== TEXTE DU DOCUMENT

Depuis le miracle qui avait déterminé la conversion de Constantin, l’apparition de la croix, accompagnée de la légende : In hoc signo vinces, c’était la première fois qu’une inscription céleste se lisait dans les airs.
Après les prières liturgiques que nous avons mentionnées , le curé indiqua le cantique suivant, qu’on avait coutume, au Pontmain, de chanter depuis la guerre :
REFRAIN : Mère de l'Espérance,
Dont le nom est si doux,
Protégez notre France,
Priez, priez pour nous.
Souvenez-vous, Marie,
Qu'un de nos souverains
Remit notre patrie
En vos augustes nains.
La crainte et la tristesse Ont gagné tons les cœurs : Rendez-nous l'allégresse, La paix et le bonheur.
Vous calmez les orages, Vous commandez aux flots, Vous guidez aux rivages Les pauvres matelots.
De là rive éternelle, Secondez nos efforts, Guidez notre nacelle Vers les célestes ports.
En ces jours de souffrance, Sauvez-nous du danger, Épargnez à la France Le joug de l'étranger.
Des mères en alarmes Raffermissez les cœurs : Venez sécher les larmes, O Mère des douleurs.
Au combat de la gloire Conduisez les soldats ; Donnez-leur la victoire Au jour des saints combats. »
Et si, pour la patrie, Bravant les coups du sort, Ils vont donner leur vie, Ah ! couronnez leur mort.
On peut voir de plus élégante poésie, mais, à coup sûr, rien de plus patriotique et de plus chrétien.
Pendant que les strophes se continuaient, la sainte Vierge, comme heureuse du message de miséricorde qu’elle apportait, éleva doucement ses mains, évidemment en actions de grâces ; et agitant les doigts, comme pour accompagner le chant du cantique, elle regardait les enfants avec son sourire, d’une douceur infinie. Eux, de plus en plus transportés de joie, sautaient et battaient des mains, en répétant leurs exclamations :
« Oh ! qu’elle est belle !… qu’elle est belle !… »
Les assistants riaient et pleuraient à la fois. Ils voyaient sur ces visages d’enfants, si expressifs et si sincères, comme un reflet du céleste sourire qui les ravissait.
Vers la fin du cantique, l’inscription disparut : il sembla aux enfants qu’un rouleau couleur du temps, passant rapidement sur les lettres, les dérobait à leurs regards.
Alors fut chantée la prière d’expiation tant recommandée par Mme Morin, et que nous avons citée plus haut.

====
== DOCUMENTS FOURNIS

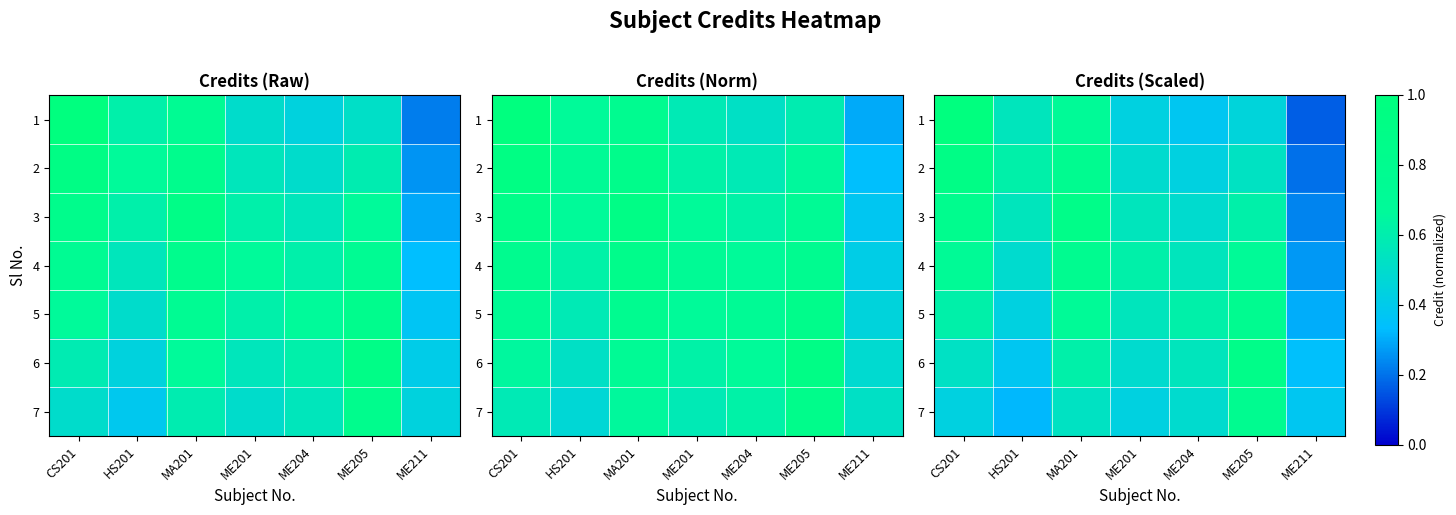

What is the approximate value of 3 at MA201?

0.9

====

CONSIGNE A | Dans le récit de l'apparition de Pontmain, par qui la prière d'expiation chantée à la fin du cantique était-elle tant recommandée ?
CONSIGNE B | Traduisez en anglais la phrase suivante du récit de l'apparition : « On peut voir de plus élégante poésie, mais, à coup sûr, rien de plus patriotique et de plus chrétien. »
CONSIGNE C | Reproduisez tout le passage du récit de l'apparition, depuis « La crainte et » jusqu'à « joug de l'étranger. ».

RÉPONSE RÉDIGÉE A | Elle était tant recommandée par Mme Morin.

RÉPONSE RÉDIGÉE B | One can find more elegant poetry, but, most certainly, nothing more patriotic and more Christian.

RÉPONSE RÉDIGÉE C |
La crainte et la tristesse Ont gagné tons les cœurs : Rendez-nous l'allégresse, La paix et le bonheur.
Vous calmez les orages, Vous commandez aux flots, Vous guidez aux rivages Les pauvres matelots.
De là rive éternelle, Secondez nos efforts, Guidez notre nacelle Vers les célestes ports.
En ces jours de souffrance, Sauvez-nous du danger, Épargnez à la France Le joug de l'étranger.